Instructions for the task>
Retype the lines of the entries verbatim, from the line containing "it fits correctly." down to the final line of the entries, both included.
(Entries supplied Opens)
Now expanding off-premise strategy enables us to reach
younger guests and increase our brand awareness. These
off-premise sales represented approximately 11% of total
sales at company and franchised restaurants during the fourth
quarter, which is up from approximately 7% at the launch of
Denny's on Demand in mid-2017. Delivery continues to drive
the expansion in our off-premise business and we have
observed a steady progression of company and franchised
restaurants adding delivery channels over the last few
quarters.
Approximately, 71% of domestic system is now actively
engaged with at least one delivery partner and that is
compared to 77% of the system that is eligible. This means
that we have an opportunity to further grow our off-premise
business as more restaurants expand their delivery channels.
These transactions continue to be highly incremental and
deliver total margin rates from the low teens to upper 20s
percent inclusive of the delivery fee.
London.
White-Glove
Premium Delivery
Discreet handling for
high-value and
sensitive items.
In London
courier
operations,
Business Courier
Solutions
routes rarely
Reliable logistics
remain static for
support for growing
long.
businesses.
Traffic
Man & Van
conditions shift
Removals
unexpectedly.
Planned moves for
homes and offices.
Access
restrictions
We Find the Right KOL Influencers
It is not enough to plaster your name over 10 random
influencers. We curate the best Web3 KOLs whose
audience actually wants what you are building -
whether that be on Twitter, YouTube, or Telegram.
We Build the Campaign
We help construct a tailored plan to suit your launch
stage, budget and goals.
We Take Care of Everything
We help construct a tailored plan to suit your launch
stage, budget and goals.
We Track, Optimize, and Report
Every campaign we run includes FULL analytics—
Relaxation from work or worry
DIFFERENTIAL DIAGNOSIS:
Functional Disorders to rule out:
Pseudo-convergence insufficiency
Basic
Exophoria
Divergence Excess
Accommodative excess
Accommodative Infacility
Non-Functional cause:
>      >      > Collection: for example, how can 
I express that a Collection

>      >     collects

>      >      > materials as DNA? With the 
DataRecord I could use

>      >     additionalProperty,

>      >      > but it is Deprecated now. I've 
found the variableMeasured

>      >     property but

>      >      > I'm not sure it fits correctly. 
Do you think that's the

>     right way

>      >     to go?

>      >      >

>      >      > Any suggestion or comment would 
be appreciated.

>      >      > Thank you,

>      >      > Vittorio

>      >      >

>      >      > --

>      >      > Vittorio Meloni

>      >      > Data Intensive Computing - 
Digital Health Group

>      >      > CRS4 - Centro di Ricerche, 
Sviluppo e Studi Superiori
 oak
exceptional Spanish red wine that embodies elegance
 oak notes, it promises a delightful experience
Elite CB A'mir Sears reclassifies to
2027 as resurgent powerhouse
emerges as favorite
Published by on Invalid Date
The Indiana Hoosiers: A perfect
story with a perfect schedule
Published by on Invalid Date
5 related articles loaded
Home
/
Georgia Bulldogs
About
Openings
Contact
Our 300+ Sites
(Entries supplied Closes)
Problem solution>
>      >      > I'm not sure it fits correctly. 
Do you think that's the

>     right way

>      >     to go?

>      >      >

>      >      > Any suggestion or comment would 
be appreciated.

>      >      > Thank you,

>      >      > Vittorio

>      >      >

>      >      > --

>      >      > Vittorio Meloni

>      >      > Data Intensive Computing - 
Digital Health Group

>      >      > CRS4 - Centro di Ricerche, 
Sviluppo e Studi Superiori
 oak
exceptional Spanish red wine that embodies elegance
 oak notes, it promises a delightful experience
Elite CB A'mir Sears reclassifies to
2027 as resurgent powerhouse
emerges as favorite
Published by on Invalid Date
The Indiana Hoosiers: A perfect
story with a perfect schedule
Published by on Invalid Date
5 related articles loaded
Home
/
Georgia Bulldogs
About
Openings
Contact
Our 300+ Sites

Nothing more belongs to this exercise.